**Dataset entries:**
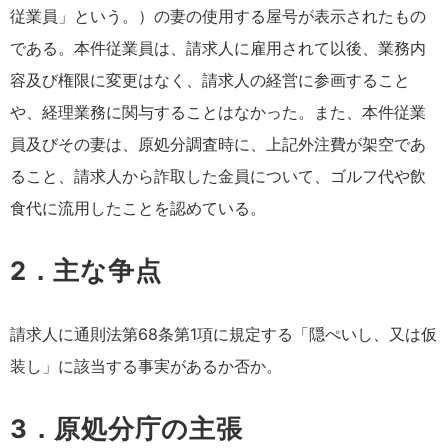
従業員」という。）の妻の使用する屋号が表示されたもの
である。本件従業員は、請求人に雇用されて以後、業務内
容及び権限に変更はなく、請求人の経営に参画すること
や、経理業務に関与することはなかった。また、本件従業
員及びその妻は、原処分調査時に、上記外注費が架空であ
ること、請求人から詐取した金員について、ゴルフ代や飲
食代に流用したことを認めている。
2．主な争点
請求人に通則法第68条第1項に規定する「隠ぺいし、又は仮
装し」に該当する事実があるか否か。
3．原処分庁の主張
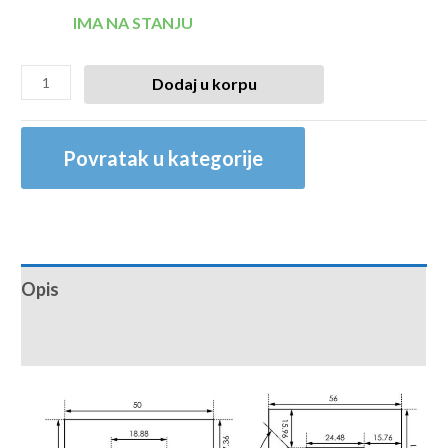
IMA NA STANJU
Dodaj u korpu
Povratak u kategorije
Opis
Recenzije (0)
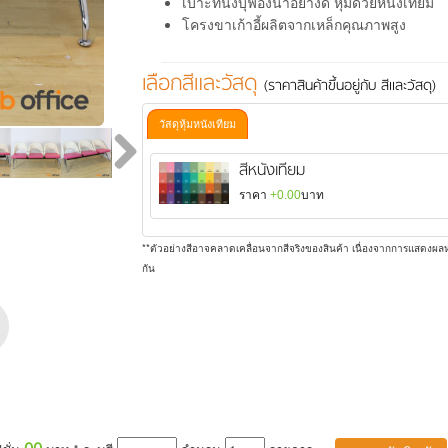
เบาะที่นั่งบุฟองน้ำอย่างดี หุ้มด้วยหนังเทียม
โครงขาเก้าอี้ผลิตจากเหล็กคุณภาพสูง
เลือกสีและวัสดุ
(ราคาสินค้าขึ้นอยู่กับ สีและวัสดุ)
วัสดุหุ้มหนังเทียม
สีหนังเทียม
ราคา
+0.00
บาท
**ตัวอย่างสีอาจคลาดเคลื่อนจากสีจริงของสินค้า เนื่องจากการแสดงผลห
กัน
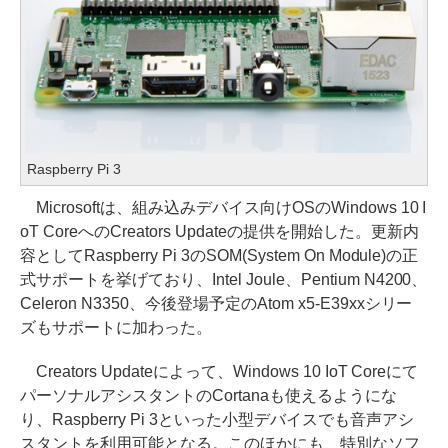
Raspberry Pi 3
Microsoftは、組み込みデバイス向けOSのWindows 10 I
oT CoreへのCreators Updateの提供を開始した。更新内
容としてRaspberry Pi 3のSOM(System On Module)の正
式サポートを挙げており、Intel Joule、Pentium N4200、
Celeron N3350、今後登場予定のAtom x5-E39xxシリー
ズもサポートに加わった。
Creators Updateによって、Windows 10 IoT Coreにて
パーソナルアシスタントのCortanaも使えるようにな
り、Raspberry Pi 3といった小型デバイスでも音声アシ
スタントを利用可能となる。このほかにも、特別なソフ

**THE PROBLEM:** The answer must be the line containing "Microsoftは、組み込みデバイス向けOSのWindows 10 I" and every line after it to the end of the data, exactly as written.

**SOLUTION TO THE PROBLEM:**
Microsoftは、組み込みデバイス向けOSのWindows 10 I
oT CoreへのCreators Updateの提供を開始した。更新内
容としてRaspberry Pi 3のSOM(System On Module)の正
式サポートを挙げており、Intel Joule、Pentium N4200、
Celeron N3350、今後登場予定のAtom x5-E39xxシリー
ズもサポートに加わった。
Creators Updateによって、Windows 10 IoT Coreにて
パーソナルアシスタントのCortanaも使えるようにな
り、Raspberry Pi 3といった小型デバイスでも音声アシ
スタントを利用可能となる。このほかにも、特別なソフ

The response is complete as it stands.